Three Sisters, on Kickstarter now, is a new roll & write and the latest game from Ben Pinchback and Matt Riddle, two of our favorite designers behind such staples of our collection as Morocco, Fleet, and Piepmatz. Three Sisters isn’t the dynamic designer duo’s first foray into the genre of Roll & Write games, but have they managed to create another game destined to become part of our permanent collection? Find out as we plant, water, and harvest our way through this Kickstarter preview of Three Sisters!
We received a prototype of Three Sisters for this preview, with the right to request a finished copy. We weren’t otherwise compensated.
In Three Sisters, you’ll be spending the summer developing your garden by planting corn, beans, and pumpkins, the titular trio of crops that have a natural synergy when planted in the same fields. Over the course of the game, you’ll be selecting dice from a turn tracker and using those dice to tend to your fields, as well as take advantage of bonus actions which will help you in your horticultural endeavors. At the end of the game, it’ll be the gardener who’s amassed the biggest point pile who will be declared winner!
Each round, the lead player rolls the dice and assigns them to the action rondel. On your turn, you’ll claim one of the dice and take a gardening action, which will either be to plant in a zone (marking off the first box for up to two plants) or you’ll water a zone, which marks off the next-highest blank in all plants that have been previously planted in that zone.

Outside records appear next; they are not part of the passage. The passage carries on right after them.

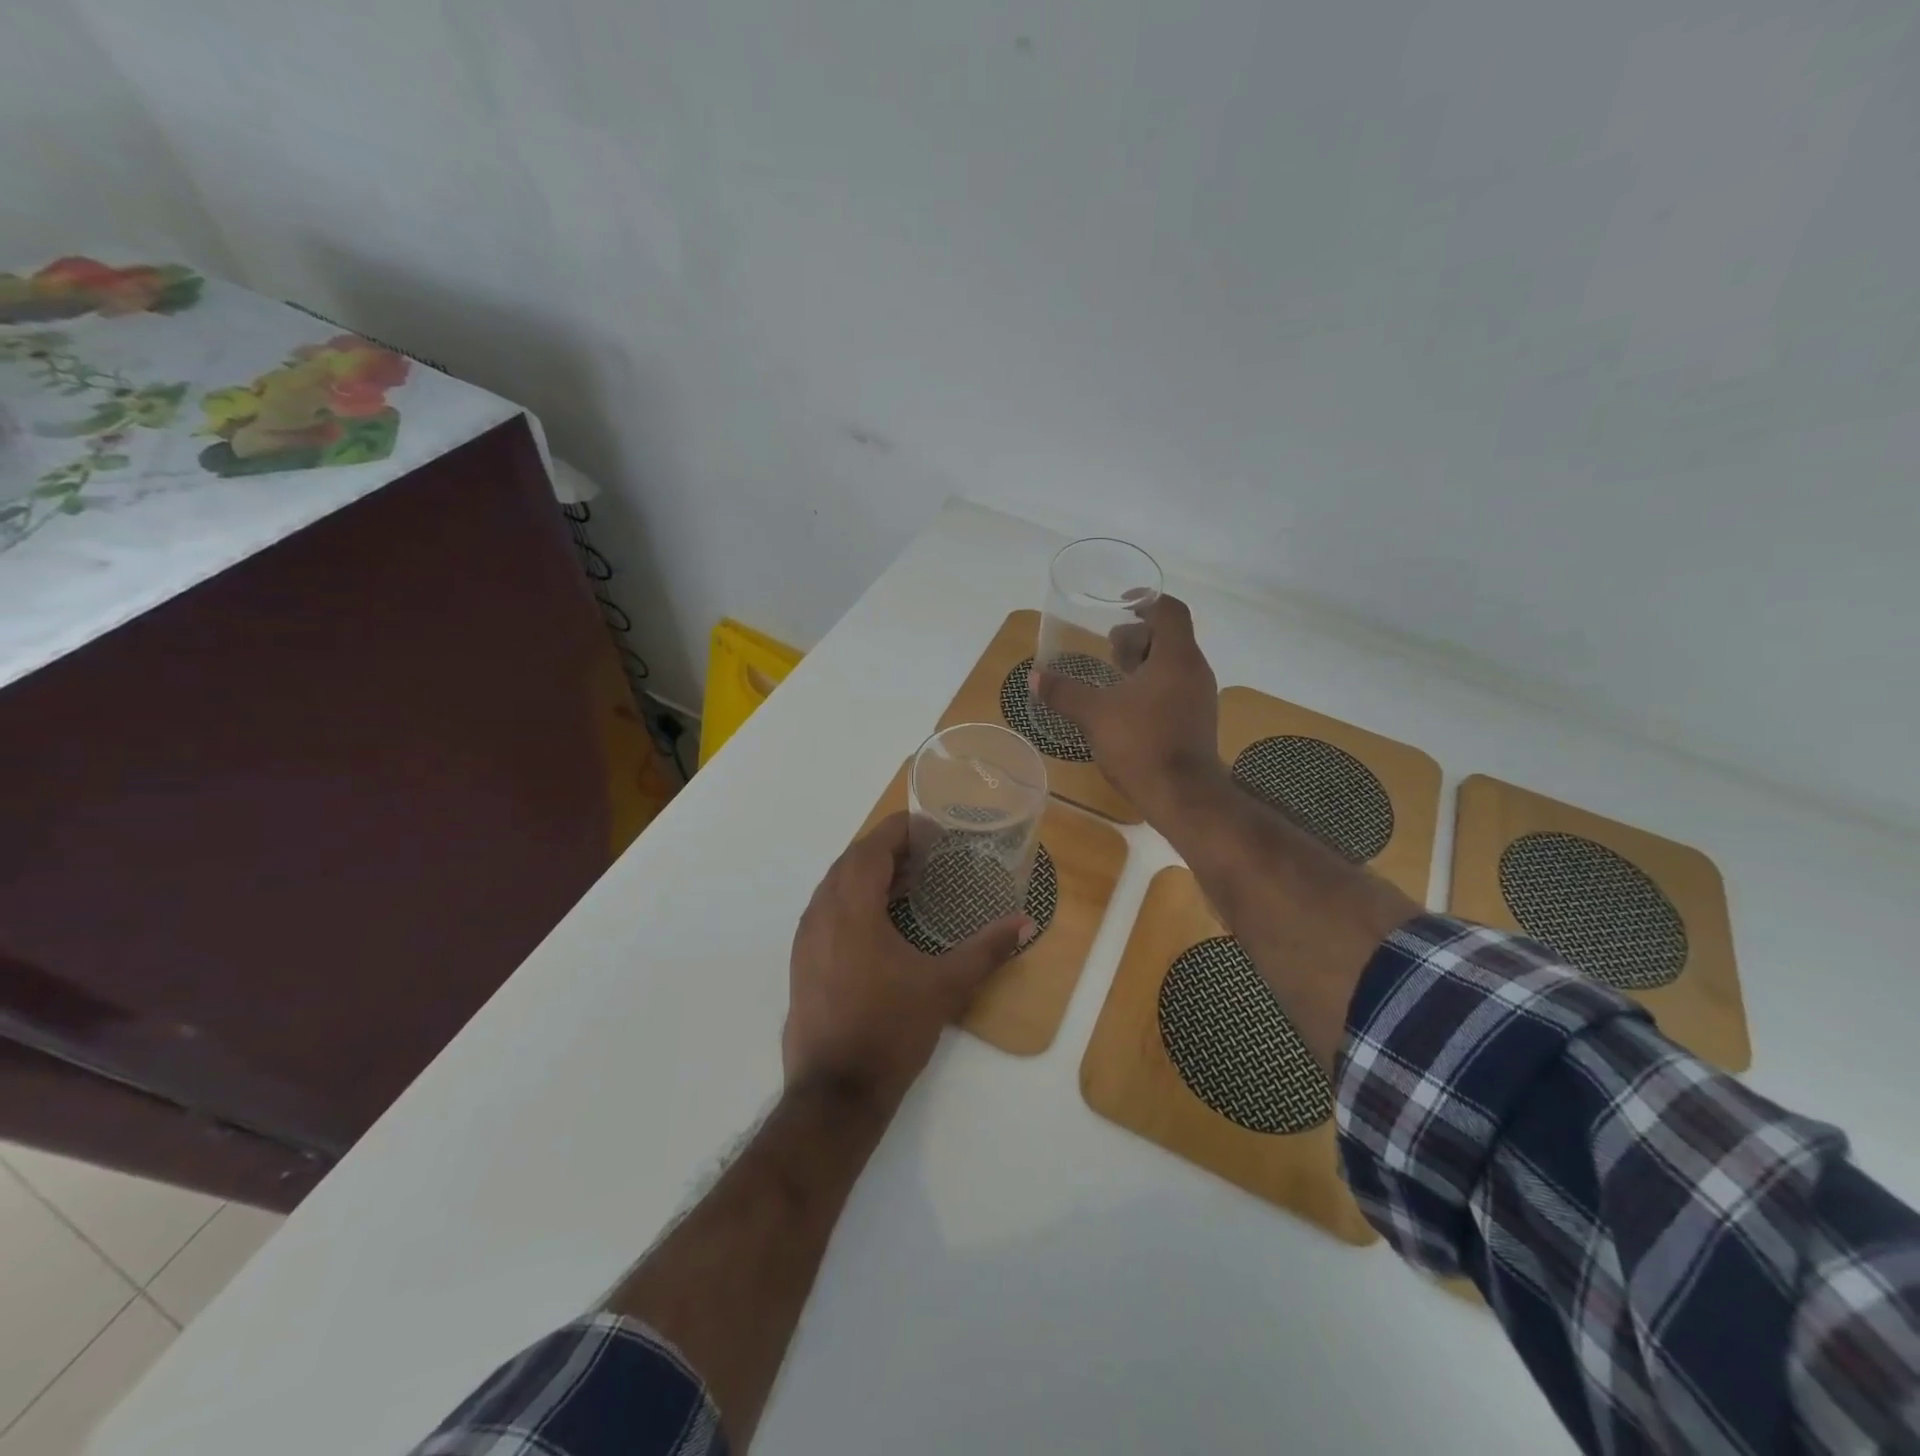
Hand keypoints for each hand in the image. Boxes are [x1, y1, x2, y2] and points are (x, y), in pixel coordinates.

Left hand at [784, 812, 1031, 1110]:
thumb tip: (1025, 922)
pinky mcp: (801, 961)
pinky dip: (852, 898)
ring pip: (834, 885)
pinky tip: (880, 919)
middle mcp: (821, 913)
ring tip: (906, 879)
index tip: (930, 826)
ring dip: (867, 873)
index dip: (900, 829)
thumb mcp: (946, 986)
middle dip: (886, 849)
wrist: (835, 1093)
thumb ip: (987, 949)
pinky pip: (826, 910)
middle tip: (925, 851)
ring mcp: (806, 939)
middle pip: (851, 861)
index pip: (872, 848)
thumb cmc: (891, 1030)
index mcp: (852, 908)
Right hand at [1030, 594, 1220, 822]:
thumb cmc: (1142, 744)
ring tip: (1113, 674)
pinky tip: (1126, 705)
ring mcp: (1200, 697)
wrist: (1183, 796)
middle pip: (1170, 637)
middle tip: (1108, 647)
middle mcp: (1194, 670)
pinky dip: (1152, 684)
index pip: (1170, 611)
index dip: (1147, 601)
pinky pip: (1175, 687)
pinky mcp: (1197, 720)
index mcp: (1176, 658)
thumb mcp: (1095, 715)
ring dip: (1144, 662)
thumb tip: (1034, 678)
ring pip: (1173, 664)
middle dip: (1138, 636)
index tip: (1121, 606)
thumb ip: (1064, 692)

Once you’ve gardened, you’ll also take the rondel action of the space where you took the die from. These actions will let you do extra gardening, mark off items in your shed, get bonuses from the Farmer’s Market, and tend to your flowers, perennials, apiary, and fruit trees. Finally, after all players have taken their actions, all players will take an additional action based on the movement of Farmer Edith, a helpful neighbor who wanders around the roundel every round.
At the end of each round, the Event phase triggers, and all players will benefit from either rain, the Farmer’s Market, or bonus shed actions. Planning ahead to take advantage of these actions is a great way of getting the most out of every round.
Much like their previous roll & write, Fleet: The Dice Game, Three Sisters delivers roll & write gameplay that is thinkier than many games in the genre (as evidenced by the double-wide sheet you’ll be working with). Instead of just being focused on how best to allocate a given action, you’ll really want to think in terms of chains in order to maximize your per-turn actions.
For example, taking the watering action might let you completely grow a pumpkin, which, in turn, will add goods to your goods track. Every five goods you get gives you a bonus action, which you might use to mark off the first space in your Tulip track, which gives you the ability to mark off a fruit, and if that fruit was, say, your second Peach, then you get a free Watering action, which you might use to…
Building out your shed is another great way to multiply the effect of your actions – completed shed projects give a plethora of simultaneous bonuses, extra functionality, and just great big gobs of points. But of course, time spent on your shed is time not spent gardening, or harvesting fruit, or tending to your bees. Did we mention the bees?
On the whole, Three Sisters is an excellent game. The mechanisms are quite simple – each turn, all you’re really doing is picking which die you’re going to take. However, the nature of the game is such that this tiny decision-point has the potential to cascade out into a snarl of actions, bonuses, and points. And it’s there that once could also be critical of Three Sisters. Simply put, there’s a lot to keep track of, and the calculus of how best to spend a given turn can become a real ordeal, especially late in the game when you’ve managed to get some shed bonuses that have compounding effects on other action choices or end-game scoring options.
For some, it may be a few too many things to keep track of, but only because every option is appealing in some way. At every turn in Three Sisters are actions you want to take, but you’ll inevitably get to take far fewer than you’d like. However, as we said, that’s where the chains of bonuses shine, and there’s no denying the utter satisfaction we experienced when check leads to check leads to check leads to check…
We wholeheartedly recommend Three Sisters if you’re in the mood for a more strategic roll & write experience with a theme that remains tranquil and beautiful – art from Marlies Barends & Beth Sobel make it a delight to stare at. The Three Sisters Kickstarter is running now and you should definitely head on over and check it out!